### WORK TASK A
In the message about booting several operating systems with Grub, which file does Jonathan Dlouhy edit to add the other Linux installs?

### SUPPLIED PASSAGE
----
Elmo, I think either way is fine, just a matter of preference. The
reason I do it my way is that sometimes the new Grub doesn't pick up
all of the previous Linuxes. Editing menu.lst is a quick operation and
I prefer the Grub I have.
I'm glad you mentioned the other method as I think they're both valid.
Cheers,
--
Jonathan Dlouhy
============
"We are Microsoft.* Resistance Is Futile.* You Will Be Assimilated."
elmo wrote:
Jonathan Dlouhy wrote:
I'm booting six Os'es, Windows XP and five Linux distros. It's pretty
simple. Once you install the first Linux and set up Grub it's a simple
matter of editing the menu.lst file in the /boot/grub directory of the
first Linux and adding the others. Just make sure you don't let the
subsequent Linux installs install a new Grub. In my experience that has
worked best.
Some time ago, I had Windows plus 7 different linuxes installed and as
each one was being installed, I set up its grub so the latest linux's
grub would include the previously installed linuxes
. The final linux's grub became the operative grub that could boot
Windows or any of the linuxes.
----
### TASK MATERIAL
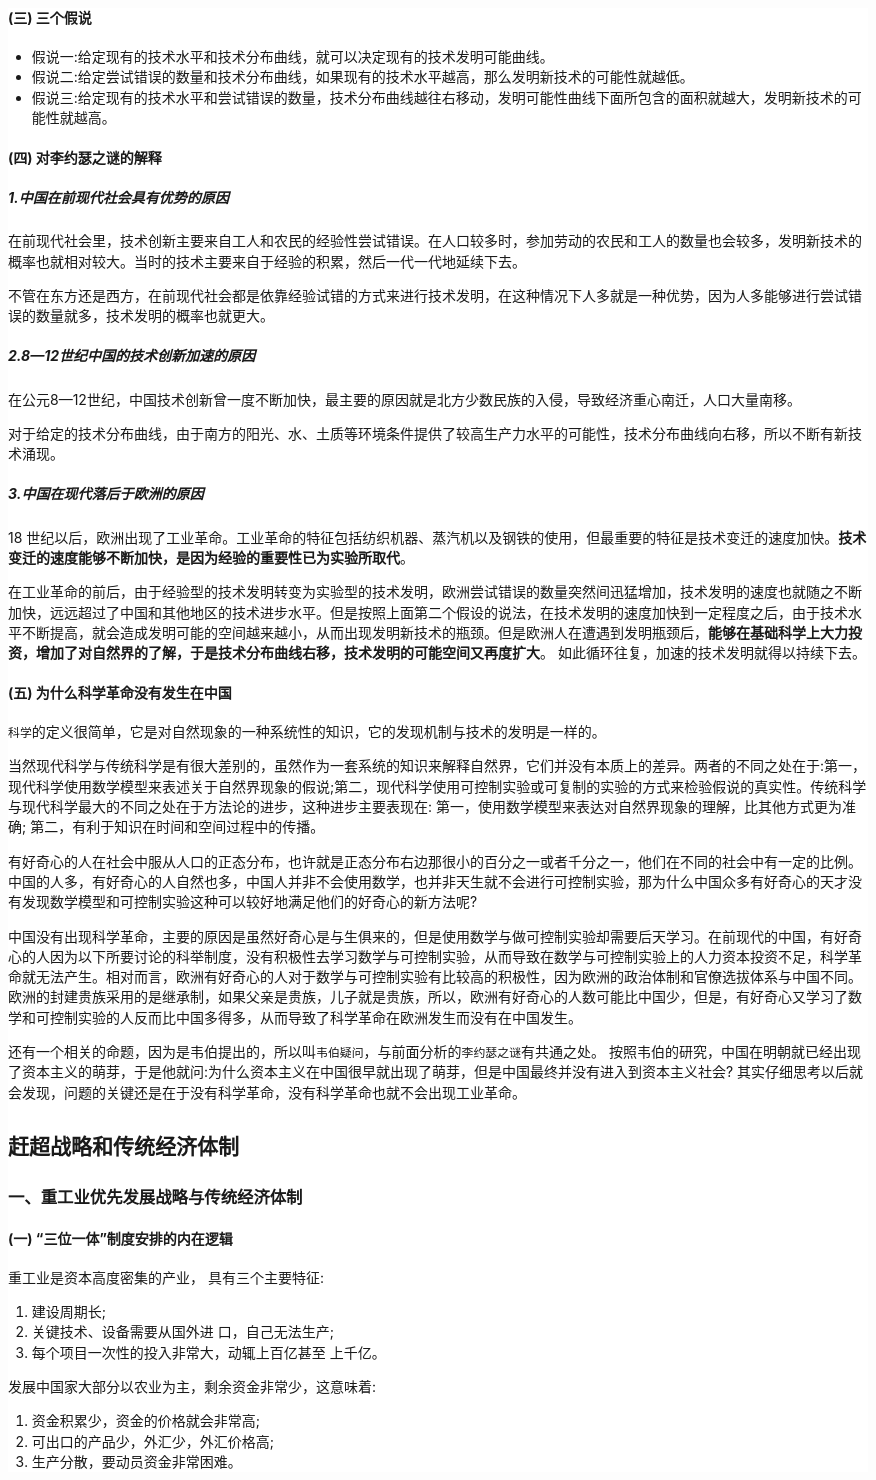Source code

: #### (三) 三个假说
- 假说一:给定现有的技术水平和技术分布曲线，就可以决定现有的技术发明可能曲线。
- 假说二:给定尝试错误的数量和技术分布曲线，如果现有的技术水平越高，那么发明新技术的可能性就越低。 
- 假说三:给定现有的技术水平和尝试错误的数量，技术分布曲线越往右移动，发明可能性曲线下面所包含的面积就越大，发明新技术的可能性就越高。 

#### (四) 对李约瑟之谜的解释
##### 1.中国在前现代社会具有优势的原因
在前现代社会里，技术创新主要来自工人和农民的经验性尝试错误。在人口较多时，参加劳动的农民和工人的数量也会较多，发明新技术的概率也就相对较大。当时的技术主要来自于经验的积累，然后一代一代地延续下去。

不管在东方还是西方，在前现代社会都是依靠经验试错的方式来进行技术发明，在这种情况下人多就是一种优势，因为人多能够进行尝试错误的数量就多，技术发明的概率也就更大。

##### 2.8—12世纪中国的技术创新加速的原因
在公元8—12世纪，中国技术创新曾一度不断加快，最主要的原因就是北方少数民族的入侵，导致经济重心南迁，人口大量南移。

对于给定的技术分布曲线，由于南方的阳光、水、土质等环境条件提供了较高生产力水平的可能性，技术分布曲线向右移，所以不断有新技术涌现。

##### 3.中国在现代落后于欧洲的原因
18 世纪以后，欧洲出现了工业革命。工业革命的特征包括纺织机器、蒸汽机以及钢铁的使用，但最重要的特征是技术变迁的速度加快。**技术变迁的速度能够不断加快，是因为经验的重要性已为实验所取代**。

在工业革命的前后，由于经验型的技术发明转变为实验型的技术发明，欧洲尝试错误的数量突然间迅猛增加，技术发明的速度也就随之不断加快，远远超过了中国和其他地区的技术进步水平。但是按照上面第二个假设的说法，在技术发明的速度加快到一定程度之后，由于技术水平不断提高，就会造成发明可能的空间越来越小，从而出现发明新技术的瓶颈。但是欧洲人在遭遇到发明瓶颈后，**能够在基础科学上大力投资，增加了对自然界的了解，于是技术分布曲线右移，技术发明的可能空间又再度扩大**。 如此循环往复，加速的技术发明就得以持续下去。

#### (五) 为什么科学革命没有发生在中国
`科学`的定义很简单，它是对自然现象的一种系统性的知识，它的发现机制与技术的发明是一样的。

当然现代科学与传统科学是有很大差别的，虽然作为一套系统的知识来解释自然界，它们并没有本质上的差异。两者的不同之处在于:第一，现代科学使用数学模型来表述关于自然界现象的假说;第二，现代科学使用可控制实验或可复制的实验的方式来检验假说的真实性。传统科学与现代科学最大的不同之处在于方法论的进步，这种进步主要表现在: 第一，使用数学模型来表达对自然界现象的理解，比其他方式更为准确; 第二，有利于知识在时间和空间过程中的传播。

有好奇心的人在社会中服从人口的正态分布，也许就是正态分布右边那很小的百分之一或者千分之一，他们在不同的社会中有一定的比例。中国的人多，有好奇心的人自然也多，中国人并非不会使用数学，也并非天生就不会进行可控制实验，那为什么中国众多有好奇心的天才没有发现数学模型和可控制实验这种可以较好地满足他们的好奇心的新方法呢?

中国没有出现科学革命，主要的原因是虽然好奇心是与生俱来的，但是使用数学与做可控制实验却需要后天学习。在前现代的中国，有好奇心的人因为以下所要讨论的科举制度，没有积极性去学习数学与可控制实验，从而导致在数学与可控制实验上的人力资本投资不足，科学革命就无法产生。相对而言，欧洲有好奇心的人对于数学与可控制实验有比较高的积极性，因为欧洲的政治体制和官僚选拔体系与中国不同。欧洲的封建贵族采用的是继承制，如果父亲是贵族，儿子就是贵族，所以，欧洲有好奇心的人数可能比中国少，但是，有好奇心又学习了数学和可控制实验的人反而比中国多得多，从而导致了科学革命在欧洲发生而没有在中国发生。

还有一个相关的命题，因为是韦伯提出的，所以叫`韦伯疑问`，与前面分析的`李约瑟之谜`有共通之处。 按照韦伯的研究，中国在明朝就已经出现了资本主义的萌芽，于是他就问:为什么资本主义在中国很早就出现了萌芽，但是中国最终并没有进入到资本主义社会? 其实仔细思考以后就会发现，问题的关键还是在于没有科学革命，没有科学革命也就不会出现工业革命。

## 赶超战略和传统经济体制
### 一、重工业优先发展战略与传统经济体制
#### (一) “三位一体”制度安排的内在逻辑
重工业是资本高度密集的产业， 具有三个主要特征:

1. 建设周期长;
1. 关键技术、设备需要从国外进 口，自己无法生产;
1. 每个项目一次性的投入非常大，动辄上百亿甚至 上千亿。

发展中国家大部分以农业为主，剩余资金非常少，这意味着: 

1. 资金积累少，资金的价格就会非常高;
2. 可出口的产品少，外汇少，外汇价格高;
3. 生产分散，要动员资金非常困难。

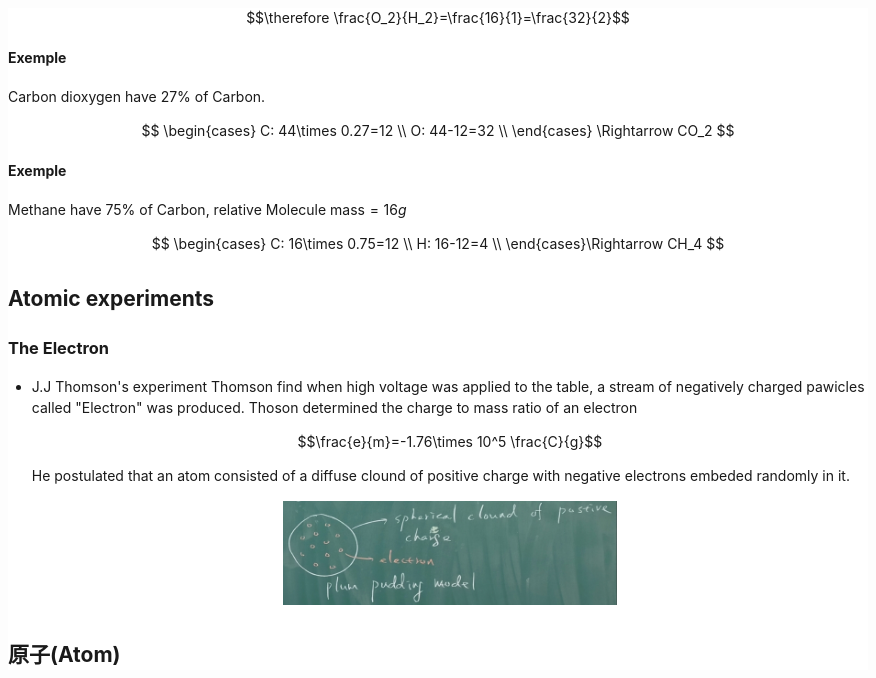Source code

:    $$\therefore \frac{O_2}{H_2}=\frac{16}{1}=\frac{32}{2}$$

#### Exemple

Carbon dioxygen have $27\%$ of Carbon.

$$
\begin{cases}
  C: 44\times 0.27=12 \\
  O: 44-12=32 \\
\end{cases} \Rightarrow CO_2
$$

#### Exemple

Methane have $75\%$ of Carbon, relative $\text{Molecule mass}=16g$

$$
\begin{cases}
  C: 16\times 0.75=12 \\
  H: 16-12=4 \\
\end{cases}\Rightarrow CH_4
$$

## Atomic experiments

### The Electron

* J.J Thomson's experiment
  Thomson find when high voltage was applied to the table, a stream of negatively charged pawicles called "Electron" was produced.
  Thoson determined the charge to mass ratio of an electron 
  
  $$\frac{e}{m}=-1.76\times 10^5 \frac{C}{g}$$

  He postulated that an atom consisted of a diffuse clound of positive charge with negative electrons embeded randomly in it.
  <div align=center><img src=.\Pictrue\Screenshot_2024-10-22-00-33-11-53_99c04817c0de5652397fc8b56c3b3817.jpg alt=\ width=40%>

## 原子(Atom)
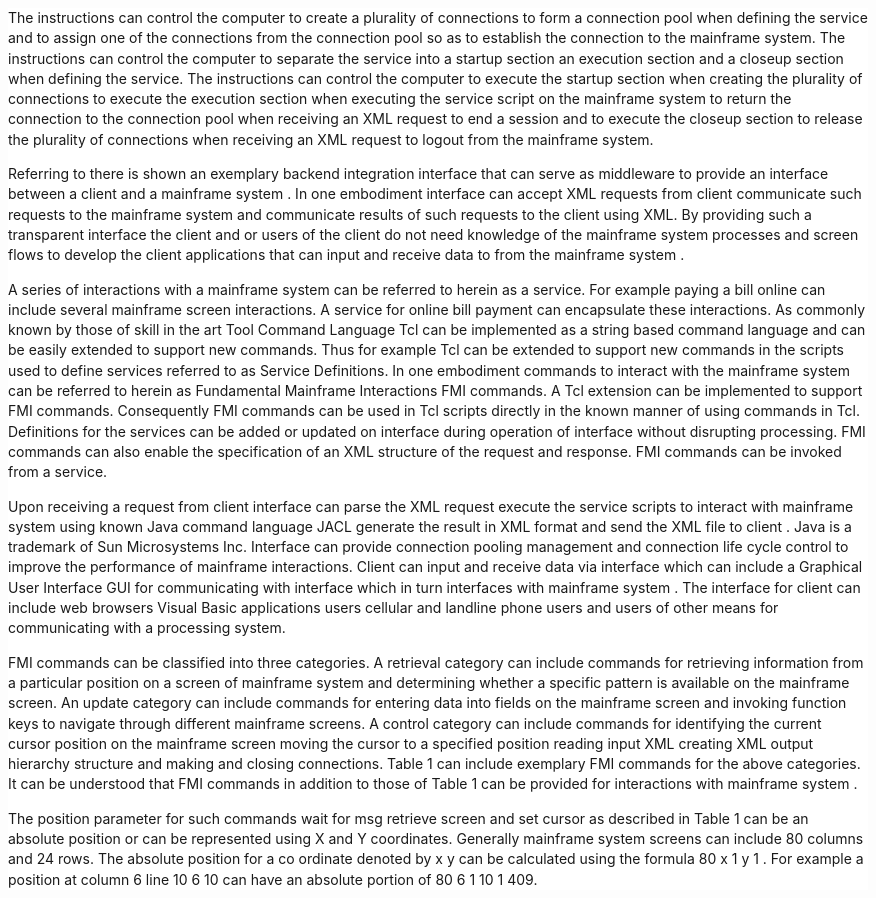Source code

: The instructions can control the computer to create a plurality of connections to form a connection pool when defining the service and to assign one of the connections from the connection pool so as to establish the connection to the mainframe system. The instructions can control the computer to separate the service into a startup section an execution section and a closeup section when defining the service. The instructions can control the computer to execute the startup section when creating the plurality of connections to execute the execution section when executing the service script on the mainframe system to return the connection to the connection pool when receiving an XML request to end a session and to execute the closeup section to release the plurality of connections when receiving an XML request to logout from the mainframe system.

Referring to there is shown an exemplary backend integration interface that can serve as middleware to provide an interface between a client and a mainframe system . In one embodiment interface can accept XML requests from client communicate such requests to the mainframe system and communicate results of such requests to the client using XML. By providing such a transparent interface the client and or users of the client do not need knowledge of the mainframe system processes and screen flows to develop the client applications that can input and receive data to from the mainframe system .

A series of interactions with a mainframe system can be referred to herein as a service. For example paying a bill online can include several mainframe screen interactions. A service for online bill payment can encapsulate these interactions. As commonly known by those of skill in the art Tool Command Language Tcl can be implemented as a string based command language and can be easily extended to support new commands. Thus for example Tcl can be extended to support new commands in the scripts used to define services referred to as Service Definitions. In one embodiment commands to interact with the mainframe system can be referred to herein as Fundamental Mainframe Interactions FMI commands. A Tcl extension can be implemented to support FMI commands. Consequently FMI commands can be used in Tcl scripts directly in the known manner of using commands in Tcl. Definitions for the services can be added or updated on interface during operation of interface without disrupting processing. FMI commands can also enable the specification of an XML structure of the request and response. FMI commands can be invoked from a service.

Upon receiving a request from client interface can parse the XML request execute the service scripts to interact with mainframe system using known Java command language JACL generate the result in XML format and send the XML file to client . Java is a trademark of Sun Microsystems Inc. Interface can provide connection pooling management and connection life cycle control to improve the performance of mainframe interactions. Client can input and receive data via interface which can include a Graphical User Interface GUI for communicating with interface which in turn interfaces with mainframe system . The interface for client can include web browsers Visual Basic applications users cellular and landline phone users and users of other means for communicating with a processing system.

FMI commands can be classified into three categories. A retrieval category can include commands for retrieving information from a particular position on a screen of mainframe system and determining whether a specific pattern is available on the mainframe screen. An update category can include commands for entering data into fields on the mainframe screen and invoking function keys to navigate through different mainframe screens. A control category can include commands for identifying the current cursor position on the mainframe screen moving the cursor to a specified position reading input XML creating XML output hierarchy structure and making and closing connections. Table 1 can include exemplary FMI commands for the above categories. It can be understood that FMI commands in addition to those of Table 1 can be provided for interactions with mainframe system .

The position parameter for such commands wait for msg retrieve screen and set cursor as described in Table 1 can be an absolute position or can be represented using X and Y coordinates. Generally mainframe system screens can include 80 columns and 24 rows. The absolute position for a co ordinate denoted by x y can be calculated using the formula 80 x 1 y 1 . For example a position at column 6 line 10 6 10 can have an absolute portion of 80 6 1 10 1 409.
----
### WORK TASK B
Pull out every line of the listing that contains the word "times".

### RESULT A
The menu.lst file in the /boot/grub directory of the first Linux.

### RESULT B
  C: 44\times 0.27=12 \\
  C: 16\times 0.75=12 \\
  $$\frac{e}{m}=-1.76\times 10^5 \frac{C}{g}$$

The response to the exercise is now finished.